Claudias Welt

Die Sache mit der Schokolade

Geschrieben von Claudia | Nov 13, 2016 6:20:00 PM

Gestern in der örtlichen Kneipe erzählt mir eine Freundin, dass ihre Cousine Mutter wurde. Heiter erklärt sie mir, dass ihre Cousine ihr Kind liebevoll "Schokobaby" nennt, da der Vater dunkelhäutig sei. Ich entgegne ihr lächelnd, "Es ist also braun?". Ohne Hintergedanken. Einfach die Assoziation, dass Schokolade braun ist. Ihr Sitznachbar räuspert sich und weist mich darauf hin, dass es korrekterweise "farbig" bedeutet.

 

Da stand ich nun wieder. Spontan kam mir Monty Pythons Kultfilm "Das Leben des Brian" in den Sinn. Als das Urteil wegen des Ausspruchs "Jehova" verlesen wurde und allein die Nennung des Wortes die Menge dazu bringt, den Verkünder des Urteils zu steinigen. Ähnlich wie der eigentliche Delinquent fange ich nun an, in Gedanken zu tanzen und das Wort "braun" zu singen. Nur ein mahnender Blick meiner Freundin lässt mich schweigen.

 

Wann hat sich unsere Gesellschaft eigentlich zurück entwickelt? Von modern und aufgeklärt in rückwärtsgewandt und restriktiv? Ist es so schlimm, die Hautfarbe eines Menschen zu nennen? Ist es mittlerweile ein Stigma? Ich wurde nach anderen Werten erzogen. Für mich ist Hautfarbe eine Eigenschaft, ähnlich wie Haarfarbe. Wird es bald soweit sein, dass man auch diese nicht mehr nennen darf? Hellhaarig statt blond? Ich stelle mir obige Situation noch einmal vor. "Es hat also braune Haare?", mit dem Hinweis, dass es korrekterweise "haarig" heißt. Wobei das ja wiederum diskriminierend gegenüber glätzköpfigen Menschen sein kann, ähm haarlosen natürlich.

 

Welche Blüten das treiben kann, zeigt der Fall eines vermissten Jungen in Dublin. Beim öffentlichen Aufruf durfte lediglich genannt werden, was er zum Zeitpunkt des Verschwindens anhatte. Wäre es in diesem Fall nicht besser gewesen, auch die Hautfarbe zu nennen? Wem bringt es etwas, wenn man jedes Kind mit einer roten Jacke zur nächsten Polizeiwache schleift, auch wenn es sich nicht um das gesuchte Kind handeln kann?

 

Die politische Korrektheit führt meiner Meinung nach eher dazu, dass sich die Gesellschaft spaltet, dass Menschen durch bestimmte Attribute ausgegrenzt werden. Warum müssen schwarze Menschen in den USA unbedingt Afroamerikaner genannt werden? Sind es nicht eigentlich US-Amerikaner? Sind Deutsch-Türken und Russlanddeutsche nicht eigentlich Deutsche? 

 

Integration, Diversität und Inklusion sind die neuen Schlagworte der politisch korrekten Elite, mit denen sie mahnend darüber wachen, dass niemand diskriminiert und beleidigt wird.

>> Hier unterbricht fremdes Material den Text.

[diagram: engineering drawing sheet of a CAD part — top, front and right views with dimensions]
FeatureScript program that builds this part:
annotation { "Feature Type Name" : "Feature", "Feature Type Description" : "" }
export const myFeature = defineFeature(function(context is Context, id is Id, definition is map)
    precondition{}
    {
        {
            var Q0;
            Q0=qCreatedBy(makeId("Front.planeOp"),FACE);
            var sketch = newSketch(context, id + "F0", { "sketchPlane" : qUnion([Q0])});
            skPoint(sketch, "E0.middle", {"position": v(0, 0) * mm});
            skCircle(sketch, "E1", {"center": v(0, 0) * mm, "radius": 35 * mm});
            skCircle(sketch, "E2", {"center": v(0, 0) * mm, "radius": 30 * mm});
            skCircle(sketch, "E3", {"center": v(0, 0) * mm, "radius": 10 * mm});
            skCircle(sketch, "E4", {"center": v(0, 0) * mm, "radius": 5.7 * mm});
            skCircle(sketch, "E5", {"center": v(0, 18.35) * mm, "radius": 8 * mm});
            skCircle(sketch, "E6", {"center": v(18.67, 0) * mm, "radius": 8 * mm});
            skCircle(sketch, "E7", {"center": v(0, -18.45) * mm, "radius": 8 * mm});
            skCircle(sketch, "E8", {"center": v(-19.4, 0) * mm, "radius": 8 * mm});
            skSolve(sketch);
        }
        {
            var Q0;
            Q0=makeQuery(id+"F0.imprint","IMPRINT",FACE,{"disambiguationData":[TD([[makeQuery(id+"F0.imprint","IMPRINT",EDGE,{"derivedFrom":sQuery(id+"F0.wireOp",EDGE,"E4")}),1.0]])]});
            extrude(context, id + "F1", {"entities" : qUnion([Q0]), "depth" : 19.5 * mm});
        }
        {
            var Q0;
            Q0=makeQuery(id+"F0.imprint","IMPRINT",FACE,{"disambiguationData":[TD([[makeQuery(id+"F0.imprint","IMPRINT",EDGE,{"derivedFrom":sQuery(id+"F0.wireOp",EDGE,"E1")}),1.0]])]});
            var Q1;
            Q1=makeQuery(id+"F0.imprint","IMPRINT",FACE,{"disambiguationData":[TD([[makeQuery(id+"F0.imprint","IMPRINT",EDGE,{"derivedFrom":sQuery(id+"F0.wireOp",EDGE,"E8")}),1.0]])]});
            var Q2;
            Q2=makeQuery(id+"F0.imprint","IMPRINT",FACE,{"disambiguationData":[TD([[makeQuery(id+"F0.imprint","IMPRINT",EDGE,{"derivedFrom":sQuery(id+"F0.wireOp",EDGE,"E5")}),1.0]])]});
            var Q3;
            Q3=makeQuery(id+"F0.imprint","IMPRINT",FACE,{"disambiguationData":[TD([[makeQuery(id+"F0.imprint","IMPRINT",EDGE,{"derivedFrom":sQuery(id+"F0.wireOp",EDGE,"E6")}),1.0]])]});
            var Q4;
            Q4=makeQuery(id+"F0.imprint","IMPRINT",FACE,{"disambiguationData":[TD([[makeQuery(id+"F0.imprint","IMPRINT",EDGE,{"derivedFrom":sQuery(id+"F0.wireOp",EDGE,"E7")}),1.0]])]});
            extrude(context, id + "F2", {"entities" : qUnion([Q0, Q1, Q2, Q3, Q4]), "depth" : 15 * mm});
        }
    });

Neologismen sollen dies verhindern. Unsere Sprache wird nach Begriffen durchforstet, die angeblich Rassismus fördern. Einige hat es schon erwischt und wer sie benutzt, gilt bereits als Nazi.

 

Meiner Meinung nach sollten sich eher diejenigen untersuchen lassen, die bei Negerkuss an etwas anderes denken, als an eine leckere Süßspeise, bei Zigeunersoße nicht an eine würzige Paprikatunke, bei Schwarzfahrer nicht an einen Menschen, der sich eine Dienstleistung erschleicht und bei Ochsenschwanzsuppe nicht an eine kräftige, dunkle Brühe.

 

Ich hoffe jedenfalls, dass sich unsere Gesellschaft wieder ändert. Gegenseitige Toleranz ist wichtiger als diktierte politische Korrektheit in allen Lebensbereichen. Rassismus stoppt man nicht, indem man Worte ummodelt, sondern indem man den Fokus auf die Gemeinsamkeiten legt, nicht auf die Unterschiede.